TASK TO COMPLETE:
Quote the passage from the commentary on Reese Erlich's argument about Iran, starting with "1. Reese Erlich" and going on through "us to swallow.".

EXCERPT:
start

1. Reese Erlich certainly knows the US government, CIA, have spent hundreds of millions of dollars to overthrow the Iranian government. But he argues that just because the US does that elsewhere, and has done it in Iran before, doesn't mean the US, CIA is doing it now.
That is a lot Reese is asking us to swallow.
2. Reese writes, "Let's assume for the moment that the U.S. was trying to secretly manipulate the demonstrations for its own purposes. Did it succeed? Or were the protests reflecting 30 years of cumulative anger at a reactionary system that oppresses workers, women, and ethnic minorities, indeed the vast majority of Iranians?"
There is no reason to have these two questions opposed in this way. They can both easily be true. US government agencies obviously used legitimate grievances in Eastern Europe to serve its purposes to topple the pro-Soviet regimes and establish pro-US governments. That does not mean the revolts were CIA creations.

end

RECORD SET:
start

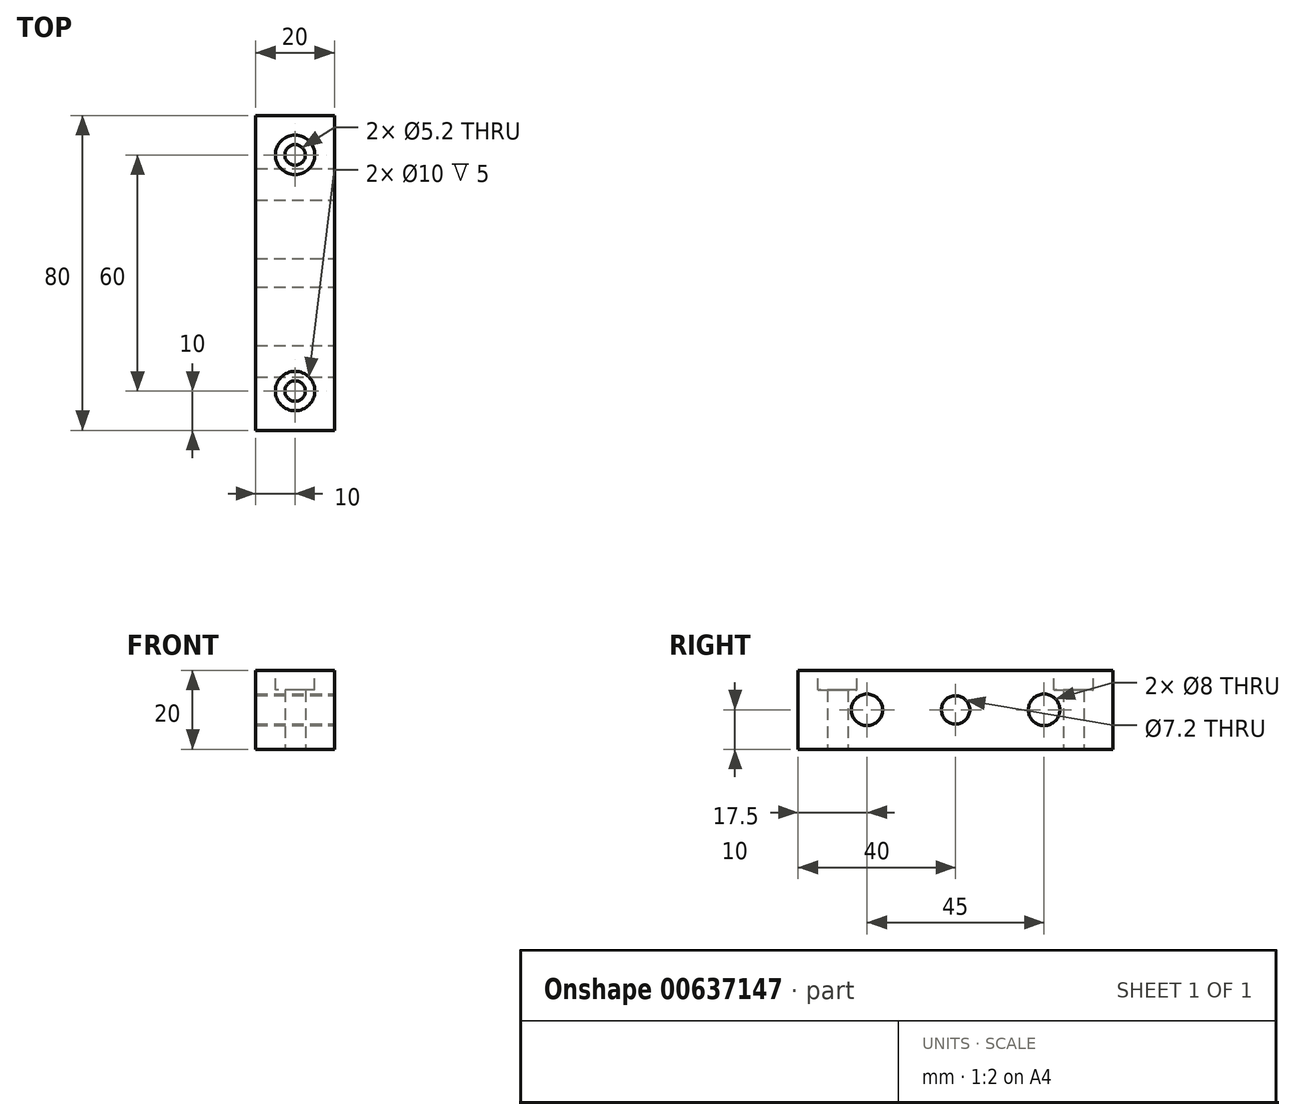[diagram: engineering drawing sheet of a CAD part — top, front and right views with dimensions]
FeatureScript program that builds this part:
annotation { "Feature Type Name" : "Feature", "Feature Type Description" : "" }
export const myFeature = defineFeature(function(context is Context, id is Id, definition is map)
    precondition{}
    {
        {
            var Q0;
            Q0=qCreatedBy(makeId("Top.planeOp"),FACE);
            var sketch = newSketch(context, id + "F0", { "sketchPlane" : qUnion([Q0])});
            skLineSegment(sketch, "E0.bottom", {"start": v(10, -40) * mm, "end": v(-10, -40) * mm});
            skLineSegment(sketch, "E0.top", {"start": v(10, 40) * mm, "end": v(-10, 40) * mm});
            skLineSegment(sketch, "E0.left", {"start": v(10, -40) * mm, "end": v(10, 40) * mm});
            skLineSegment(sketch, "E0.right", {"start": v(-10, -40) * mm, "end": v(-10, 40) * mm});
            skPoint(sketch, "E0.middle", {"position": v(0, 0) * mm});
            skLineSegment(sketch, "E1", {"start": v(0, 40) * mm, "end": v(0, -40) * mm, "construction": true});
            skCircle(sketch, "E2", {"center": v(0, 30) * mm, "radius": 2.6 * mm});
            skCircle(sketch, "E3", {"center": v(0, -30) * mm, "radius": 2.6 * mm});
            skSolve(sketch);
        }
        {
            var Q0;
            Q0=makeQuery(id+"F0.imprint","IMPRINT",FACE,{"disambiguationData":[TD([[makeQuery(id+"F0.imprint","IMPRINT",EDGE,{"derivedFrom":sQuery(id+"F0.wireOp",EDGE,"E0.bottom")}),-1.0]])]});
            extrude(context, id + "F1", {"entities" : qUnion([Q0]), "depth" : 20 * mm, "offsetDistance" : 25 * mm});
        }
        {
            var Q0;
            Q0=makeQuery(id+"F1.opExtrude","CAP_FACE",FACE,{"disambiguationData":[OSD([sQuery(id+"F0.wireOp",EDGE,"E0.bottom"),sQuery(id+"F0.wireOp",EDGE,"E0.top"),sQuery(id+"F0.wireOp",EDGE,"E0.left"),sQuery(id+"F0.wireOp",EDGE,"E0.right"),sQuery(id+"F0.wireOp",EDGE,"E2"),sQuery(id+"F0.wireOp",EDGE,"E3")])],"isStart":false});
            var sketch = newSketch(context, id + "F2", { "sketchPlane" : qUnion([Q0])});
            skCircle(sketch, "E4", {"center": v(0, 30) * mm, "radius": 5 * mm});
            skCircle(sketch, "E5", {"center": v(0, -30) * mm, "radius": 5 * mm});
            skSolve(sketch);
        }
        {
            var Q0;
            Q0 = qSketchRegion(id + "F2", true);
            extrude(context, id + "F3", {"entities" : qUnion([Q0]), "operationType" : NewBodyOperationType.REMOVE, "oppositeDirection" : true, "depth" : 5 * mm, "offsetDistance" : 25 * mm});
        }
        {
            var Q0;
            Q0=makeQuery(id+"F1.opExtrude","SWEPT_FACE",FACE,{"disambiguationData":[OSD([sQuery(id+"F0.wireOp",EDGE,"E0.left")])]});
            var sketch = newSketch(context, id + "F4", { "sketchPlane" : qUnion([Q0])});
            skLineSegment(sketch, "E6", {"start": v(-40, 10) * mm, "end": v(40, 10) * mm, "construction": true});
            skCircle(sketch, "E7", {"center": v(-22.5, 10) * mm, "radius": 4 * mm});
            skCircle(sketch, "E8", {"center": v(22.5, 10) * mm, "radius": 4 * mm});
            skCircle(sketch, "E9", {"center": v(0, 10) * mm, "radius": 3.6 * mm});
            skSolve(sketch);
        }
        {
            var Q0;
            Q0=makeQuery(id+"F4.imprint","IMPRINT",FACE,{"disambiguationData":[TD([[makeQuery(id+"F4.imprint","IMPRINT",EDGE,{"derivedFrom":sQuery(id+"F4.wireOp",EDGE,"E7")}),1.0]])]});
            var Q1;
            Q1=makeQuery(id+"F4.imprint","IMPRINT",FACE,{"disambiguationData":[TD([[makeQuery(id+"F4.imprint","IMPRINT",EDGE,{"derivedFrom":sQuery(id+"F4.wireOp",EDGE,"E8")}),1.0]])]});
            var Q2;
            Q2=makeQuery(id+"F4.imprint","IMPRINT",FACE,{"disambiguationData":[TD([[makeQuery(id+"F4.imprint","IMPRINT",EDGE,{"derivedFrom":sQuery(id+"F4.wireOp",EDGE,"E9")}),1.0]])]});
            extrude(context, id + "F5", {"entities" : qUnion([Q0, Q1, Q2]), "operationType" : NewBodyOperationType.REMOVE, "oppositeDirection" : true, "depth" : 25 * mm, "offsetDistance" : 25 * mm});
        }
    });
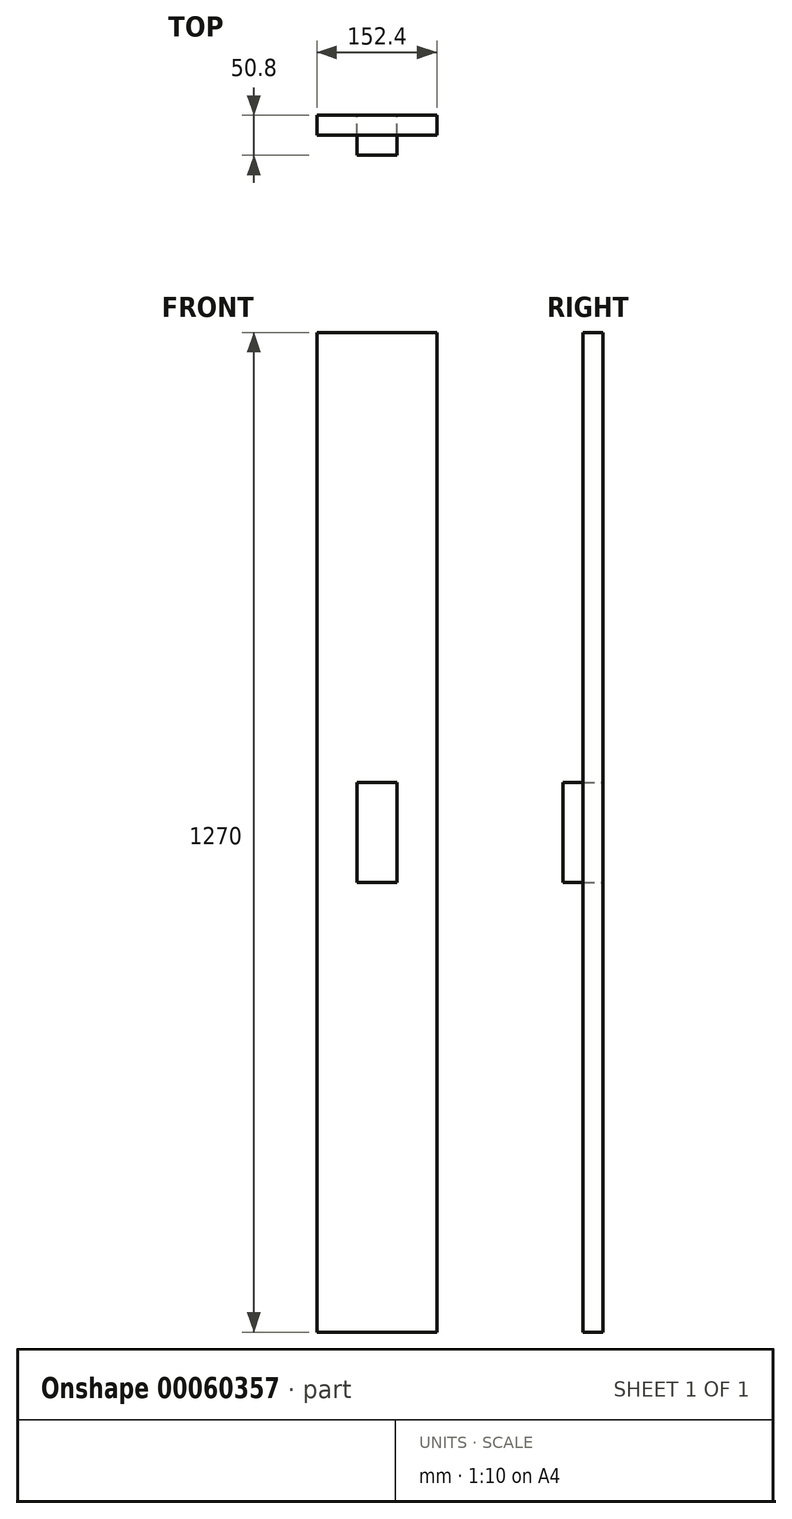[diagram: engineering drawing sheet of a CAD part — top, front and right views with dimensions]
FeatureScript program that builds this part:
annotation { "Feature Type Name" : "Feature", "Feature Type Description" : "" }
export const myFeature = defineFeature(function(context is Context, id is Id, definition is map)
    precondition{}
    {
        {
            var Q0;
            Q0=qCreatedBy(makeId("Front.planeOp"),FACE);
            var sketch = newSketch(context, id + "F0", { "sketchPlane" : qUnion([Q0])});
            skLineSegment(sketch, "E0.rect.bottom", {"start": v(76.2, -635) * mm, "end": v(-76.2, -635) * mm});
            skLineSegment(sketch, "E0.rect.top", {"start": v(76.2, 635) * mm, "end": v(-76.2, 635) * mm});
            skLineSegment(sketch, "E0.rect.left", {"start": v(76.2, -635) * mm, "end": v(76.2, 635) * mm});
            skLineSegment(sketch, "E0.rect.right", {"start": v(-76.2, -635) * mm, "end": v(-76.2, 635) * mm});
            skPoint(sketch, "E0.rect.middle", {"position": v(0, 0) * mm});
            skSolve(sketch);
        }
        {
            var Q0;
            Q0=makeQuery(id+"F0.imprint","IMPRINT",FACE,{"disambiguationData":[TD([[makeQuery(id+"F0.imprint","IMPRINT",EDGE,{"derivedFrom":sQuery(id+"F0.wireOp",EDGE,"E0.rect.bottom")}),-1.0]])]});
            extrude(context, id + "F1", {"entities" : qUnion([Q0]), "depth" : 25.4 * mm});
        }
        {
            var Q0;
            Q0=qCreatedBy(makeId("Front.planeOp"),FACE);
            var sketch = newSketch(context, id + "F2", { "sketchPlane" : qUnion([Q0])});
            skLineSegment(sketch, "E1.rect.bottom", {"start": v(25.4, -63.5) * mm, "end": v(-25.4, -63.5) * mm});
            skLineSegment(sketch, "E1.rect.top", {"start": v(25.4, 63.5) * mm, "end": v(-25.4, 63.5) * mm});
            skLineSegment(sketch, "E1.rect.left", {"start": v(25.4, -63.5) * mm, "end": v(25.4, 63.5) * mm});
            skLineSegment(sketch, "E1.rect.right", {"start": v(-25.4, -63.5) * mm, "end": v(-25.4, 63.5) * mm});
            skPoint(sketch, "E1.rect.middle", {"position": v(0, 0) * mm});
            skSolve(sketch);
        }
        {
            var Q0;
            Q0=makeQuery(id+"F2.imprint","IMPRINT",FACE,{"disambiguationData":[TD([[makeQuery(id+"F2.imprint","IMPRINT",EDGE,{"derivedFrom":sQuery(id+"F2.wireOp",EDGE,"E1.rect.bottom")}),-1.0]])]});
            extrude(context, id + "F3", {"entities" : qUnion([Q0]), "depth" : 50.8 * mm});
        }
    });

end

REPLY:
1. Reese Erlich certainly knows the US government, CIA, have spent hundreds of millions of dollars to overthrow the Iranian government. But he argues that just because the US does that elsewhere, and has done it in Iran before, doesn't mean the US, CIA is doing it now.
That is a lot Reese is asking us to swallow.